The United States unveiled new initiatives on Wednesday aimed at creating a trade bloc for critical minerals, a key sector for technology and defense. Under the plan, participating countries will set coordinated price floors and adjustable tariffs to reduce China’s dominance in the market. The announcement followed a Critical Minerals Ministerial held in Washington, attended by officials from 54 countries, including the U.S. and the EU.
As part of the effort, the U.S. signed agreements with 11 countries, bringing the total to 21 pacts concluded over the past five months. Moreover, negotiations with 17 additional nations are currently underway. These deals are designed to address price challenges, stimulate development, and create fairer markets.
Secretary of State Marco Rubio, who hosted the ministerial, announced the creation of the Forum for Resource Geostrategic Engagement (FORGE). The partnership aims to coordinate global critical mineral policy, pricing, and project development, complementing the earlier Pax Silica initiative, which focused on safeguarding AI-related supply chains. Rubio stressed the risks of overreliance on a single country—clearly referencing China—including geopolitical leverage and potential supply disruptions.

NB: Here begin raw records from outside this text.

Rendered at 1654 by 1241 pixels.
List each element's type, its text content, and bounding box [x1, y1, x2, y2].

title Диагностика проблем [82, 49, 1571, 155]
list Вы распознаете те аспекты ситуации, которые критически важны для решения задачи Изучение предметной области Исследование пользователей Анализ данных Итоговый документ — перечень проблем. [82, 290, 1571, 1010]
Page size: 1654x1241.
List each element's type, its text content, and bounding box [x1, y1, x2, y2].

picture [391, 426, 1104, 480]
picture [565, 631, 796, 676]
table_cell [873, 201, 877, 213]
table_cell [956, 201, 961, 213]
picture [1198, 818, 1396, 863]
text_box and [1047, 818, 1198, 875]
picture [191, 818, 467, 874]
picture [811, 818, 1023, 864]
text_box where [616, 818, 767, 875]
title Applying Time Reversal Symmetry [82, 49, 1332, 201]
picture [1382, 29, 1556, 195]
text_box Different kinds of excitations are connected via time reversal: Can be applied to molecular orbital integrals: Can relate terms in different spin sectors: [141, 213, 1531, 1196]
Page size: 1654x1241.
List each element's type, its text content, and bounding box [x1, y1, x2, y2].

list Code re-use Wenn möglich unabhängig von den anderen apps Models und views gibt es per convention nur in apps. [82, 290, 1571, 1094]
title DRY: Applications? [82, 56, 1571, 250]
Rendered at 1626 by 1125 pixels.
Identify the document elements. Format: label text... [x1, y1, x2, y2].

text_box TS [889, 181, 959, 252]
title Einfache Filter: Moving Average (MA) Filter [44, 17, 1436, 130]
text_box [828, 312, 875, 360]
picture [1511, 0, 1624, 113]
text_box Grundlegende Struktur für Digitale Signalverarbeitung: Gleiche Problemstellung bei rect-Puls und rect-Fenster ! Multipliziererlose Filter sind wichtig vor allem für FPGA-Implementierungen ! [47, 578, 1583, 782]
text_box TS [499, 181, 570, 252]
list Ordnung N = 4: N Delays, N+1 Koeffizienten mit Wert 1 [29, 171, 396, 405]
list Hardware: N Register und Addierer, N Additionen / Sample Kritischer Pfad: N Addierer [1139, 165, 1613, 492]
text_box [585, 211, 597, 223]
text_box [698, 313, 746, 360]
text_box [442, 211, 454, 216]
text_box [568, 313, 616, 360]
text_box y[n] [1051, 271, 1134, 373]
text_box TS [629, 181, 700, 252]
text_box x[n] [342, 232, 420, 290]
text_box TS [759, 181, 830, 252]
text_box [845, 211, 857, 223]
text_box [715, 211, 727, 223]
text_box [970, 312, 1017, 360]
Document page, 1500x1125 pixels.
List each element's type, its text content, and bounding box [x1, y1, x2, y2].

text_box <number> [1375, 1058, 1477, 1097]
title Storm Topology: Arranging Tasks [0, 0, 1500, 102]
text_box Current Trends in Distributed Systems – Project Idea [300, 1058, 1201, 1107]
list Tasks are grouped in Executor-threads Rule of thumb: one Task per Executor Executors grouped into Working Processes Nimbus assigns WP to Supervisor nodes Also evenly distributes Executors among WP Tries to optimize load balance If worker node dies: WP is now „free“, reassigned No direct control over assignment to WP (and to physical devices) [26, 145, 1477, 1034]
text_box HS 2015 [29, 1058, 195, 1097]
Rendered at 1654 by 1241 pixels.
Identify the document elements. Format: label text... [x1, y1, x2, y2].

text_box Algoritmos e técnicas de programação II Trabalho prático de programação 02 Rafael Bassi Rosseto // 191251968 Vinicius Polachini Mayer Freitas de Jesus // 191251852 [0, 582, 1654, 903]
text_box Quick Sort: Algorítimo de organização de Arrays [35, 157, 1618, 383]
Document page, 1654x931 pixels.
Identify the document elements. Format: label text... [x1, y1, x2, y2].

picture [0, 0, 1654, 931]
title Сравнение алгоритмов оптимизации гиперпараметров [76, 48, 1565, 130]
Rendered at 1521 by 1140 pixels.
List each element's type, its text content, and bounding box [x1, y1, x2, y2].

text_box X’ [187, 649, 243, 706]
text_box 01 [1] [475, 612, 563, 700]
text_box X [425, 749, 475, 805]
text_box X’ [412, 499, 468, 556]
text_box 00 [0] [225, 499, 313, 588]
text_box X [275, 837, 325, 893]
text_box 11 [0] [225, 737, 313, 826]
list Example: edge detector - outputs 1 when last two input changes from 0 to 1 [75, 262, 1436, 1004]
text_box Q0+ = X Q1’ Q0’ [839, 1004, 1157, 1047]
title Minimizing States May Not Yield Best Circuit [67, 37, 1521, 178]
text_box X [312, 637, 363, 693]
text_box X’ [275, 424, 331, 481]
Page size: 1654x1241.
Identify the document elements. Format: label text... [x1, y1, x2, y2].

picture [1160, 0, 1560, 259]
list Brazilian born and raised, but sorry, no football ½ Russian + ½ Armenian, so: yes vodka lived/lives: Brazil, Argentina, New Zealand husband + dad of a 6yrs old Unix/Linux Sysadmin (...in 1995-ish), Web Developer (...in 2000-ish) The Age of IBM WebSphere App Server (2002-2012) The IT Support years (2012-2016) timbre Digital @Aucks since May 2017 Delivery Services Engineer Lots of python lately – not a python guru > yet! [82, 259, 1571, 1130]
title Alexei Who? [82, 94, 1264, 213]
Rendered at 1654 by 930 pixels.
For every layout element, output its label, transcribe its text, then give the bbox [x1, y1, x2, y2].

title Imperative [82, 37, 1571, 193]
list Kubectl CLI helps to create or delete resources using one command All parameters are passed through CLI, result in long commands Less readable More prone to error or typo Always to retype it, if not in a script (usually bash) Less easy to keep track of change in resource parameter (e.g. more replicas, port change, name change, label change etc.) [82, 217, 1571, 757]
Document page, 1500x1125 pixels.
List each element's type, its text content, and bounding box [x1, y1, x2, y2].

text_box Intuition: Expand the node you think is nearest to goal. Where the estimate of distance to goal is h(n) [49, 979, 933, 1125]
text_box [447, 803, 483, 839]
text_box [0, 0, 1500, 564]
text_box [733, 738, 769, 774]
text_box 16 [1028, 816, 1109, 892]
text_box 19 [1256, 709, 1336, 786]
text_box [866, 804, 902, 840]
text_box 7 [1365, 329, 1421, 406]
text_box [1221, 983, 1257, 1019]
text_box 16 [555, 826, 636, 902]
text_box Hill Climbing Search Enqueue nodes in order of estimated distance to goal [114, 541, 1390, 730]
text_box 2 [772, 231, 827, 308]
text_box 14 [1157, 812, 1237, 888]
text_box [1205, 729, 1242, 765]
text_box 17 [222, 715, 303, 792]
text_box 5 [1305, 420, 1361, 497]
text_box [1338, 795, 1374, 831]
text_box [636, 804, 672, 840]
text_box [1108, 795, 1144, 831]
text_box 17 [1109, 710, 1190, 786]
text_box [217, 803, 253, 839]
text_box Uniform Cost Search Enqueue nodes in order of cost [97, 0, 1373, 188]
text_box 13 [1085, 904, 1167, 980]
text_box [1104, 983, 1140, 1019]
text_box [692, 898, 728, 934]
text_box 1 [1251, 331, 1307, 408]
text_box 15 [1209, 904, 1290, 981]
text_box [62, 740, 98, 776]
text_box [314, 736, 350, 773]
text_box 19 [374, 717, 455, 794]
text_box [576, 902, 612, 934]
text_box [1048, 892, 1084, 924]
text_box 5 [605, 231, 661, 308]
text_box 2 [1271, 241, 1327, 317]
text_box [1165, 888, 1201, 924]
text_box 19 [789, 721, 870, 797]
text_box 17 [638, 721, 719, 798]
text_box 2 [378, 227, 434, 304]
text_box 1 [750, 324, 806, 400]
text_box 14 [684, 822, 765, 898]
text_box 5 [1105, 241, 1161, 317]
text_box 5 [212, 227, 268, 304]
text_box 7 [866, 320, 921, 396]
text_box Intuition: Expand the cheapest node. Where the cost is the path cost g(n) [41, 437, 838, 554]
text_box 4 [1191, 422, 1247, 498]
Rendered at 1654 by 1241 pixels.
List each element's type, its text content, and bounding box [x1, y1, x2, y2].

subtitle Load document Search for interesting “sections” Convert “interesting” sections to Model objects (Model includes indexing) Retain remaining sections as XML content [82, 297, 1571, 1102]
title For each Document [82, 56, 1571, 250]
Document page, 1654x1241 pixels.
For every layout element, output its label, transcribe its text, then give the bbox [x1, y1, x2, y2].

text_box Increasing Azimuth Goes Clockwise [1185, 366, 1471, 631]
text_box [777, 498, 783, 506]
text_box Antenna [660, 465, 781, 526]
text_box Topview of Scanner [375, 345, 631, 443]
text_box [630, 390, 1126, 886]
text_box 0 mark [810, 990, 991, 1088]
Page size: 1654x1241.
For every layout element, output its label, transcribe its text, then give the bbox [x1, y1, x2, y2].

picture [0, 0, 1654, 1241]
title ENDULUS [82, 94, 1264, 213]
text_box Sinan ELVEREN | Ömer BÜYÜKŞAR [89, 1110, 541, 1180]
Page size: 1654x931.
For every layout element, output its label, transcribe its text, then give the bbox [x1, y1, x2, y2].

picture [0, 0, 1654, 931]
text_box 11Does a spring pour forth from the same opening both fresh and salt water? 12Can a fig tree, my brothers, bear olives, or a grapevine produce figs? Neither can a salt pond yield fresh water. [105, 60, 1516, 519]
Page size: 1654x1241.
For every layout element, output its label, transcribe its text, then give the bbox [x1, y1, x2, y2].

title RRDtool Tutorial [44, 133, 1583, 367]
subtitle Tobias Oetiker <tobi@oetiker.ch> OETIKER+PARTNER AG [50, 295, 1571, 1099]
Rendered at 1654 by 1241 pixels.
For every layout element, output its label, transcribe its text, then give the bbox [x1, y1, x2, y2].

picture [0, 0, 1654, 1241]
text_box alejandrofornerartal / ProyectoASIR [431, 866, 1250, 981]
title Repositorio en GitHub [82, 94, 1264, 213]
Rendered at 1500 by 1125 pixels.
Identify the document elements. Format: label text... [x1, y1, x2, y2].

Vice President JD Vance said the U.S. aims to protect domestic producers from cheap mineral imports. He emphasized that the preferential trade zone will establish reference prices at each step of production. Rubio also criticized unfair practices such as state subsidies that undercut foreign competitors.
The new measures are part of a broader push by the Trump administration to strengthen critical mineral supply chains. Earlier this week, President Trump unveiled Project Vault, a $12 billion reserve, including $10 billion from the Export-Import Bank and $2 billion in private funding, aimed at stabilizing prices for minerals such as rare earths, lithium, and copper to support U.S. manufacturers.